Tomorrow night is the black-tie Charity Preview, which raises millions for children's charities. The doors open to the public on Saturday.
But the Detroit Auto Show may not be as important as it once was. That's the conclusion drawn by Detroit News business columnist Daniel Howes after this year's lackluster press days and a shift to holding events outside of the auto show.
Howes joined Stateside today to reflect on this year's Detroit Auto Show so far.
Listen above for the full conversation, or catch highlights below.
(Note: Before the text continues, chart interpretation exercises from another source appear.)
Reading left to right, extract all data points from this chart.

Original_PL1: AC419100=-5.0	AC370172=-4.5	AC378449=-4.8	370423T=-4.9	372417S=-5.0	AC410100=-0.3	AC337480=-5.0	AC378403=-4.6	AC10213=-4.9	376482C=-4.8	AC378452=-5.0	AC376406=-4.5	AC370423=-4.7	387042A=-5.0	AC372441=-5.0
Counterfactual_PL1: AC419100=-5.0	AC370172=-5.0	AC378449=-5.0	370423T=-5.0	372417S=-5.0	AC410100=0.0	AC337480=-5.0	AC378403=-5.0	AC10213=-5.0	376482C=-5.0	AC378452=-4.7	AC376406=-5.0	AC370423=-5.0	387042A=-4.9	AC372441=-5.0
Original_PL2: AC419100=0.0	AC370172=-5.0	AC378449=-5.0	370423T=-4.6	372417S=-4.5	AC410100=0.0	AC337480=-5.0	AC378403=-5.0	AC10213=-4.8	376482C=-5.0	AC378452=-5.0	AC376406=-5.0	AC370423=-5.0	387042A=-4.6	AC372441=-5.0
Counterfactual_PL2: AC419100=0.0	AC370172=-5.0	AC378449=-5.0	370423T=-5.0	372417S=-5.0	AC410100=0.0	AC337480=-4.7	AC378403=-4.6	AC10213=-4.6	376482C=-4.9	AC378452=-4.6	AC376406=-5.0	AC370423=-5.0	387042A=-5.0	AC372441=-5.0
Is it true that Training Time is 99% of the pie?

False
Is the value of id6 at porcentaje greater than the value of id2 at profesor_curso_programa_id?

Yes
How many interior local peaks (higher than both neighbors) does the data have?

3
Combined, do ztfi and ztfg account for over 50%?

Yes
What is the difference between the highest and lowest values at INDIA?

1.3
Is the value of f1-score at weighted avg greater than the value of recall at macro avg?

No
Ford’s Big Bet on Electric Vehicles
"Ford said they’re going to more than double what they spend on electrification from about $4.5 billion over a five year period to $11 billion. I think maybe the quote of the week so far is from Bill Ford Junior, the executive chairman, who said, “We’re going all in on electrification, we just hope customers follow us.""
Lack of home team participation
"Detroit held an auto show and its hometown automakers didn’t show up. What I mean by that is during the first two press days, you only had one traditional Detroit manufacturer, Fiat Chrysler, that held one press conference for its Ram brand on Monday, and another one for Jeep on Tuesday. No press conferences from General Motors or Ford on either of those press days."
"As a result, you see a lot more targeting and really being able to use the power of the internet to focus on who their audiences are to make these kinds of decisions. No longer is the auto show all things to all people, including the media."
Focus on Domestic Media
"I think generally more automakers are starting to employ offsite events that are not contiguous to the auto show. For example, they (Fiat Chrysler) launched their autonomous vehicle last week and made the news about that. Ford did the same thing with the Ranger, on Sunday afternoon. General Motors showed its Chevy Silverado a month ago in Texas. They did an event Saturday night, the only people doing an event Saturday night, before the press days."
"We’re reaching the audience we want to reach. We don’t need to reach the European, the Asian media to sell a pickup truck. We need the Americans, Detroiters, and the regional people whose publications are read by our buyers. Their buyers of Chevy pickup trucks are not in Japan, South Korea or Germany."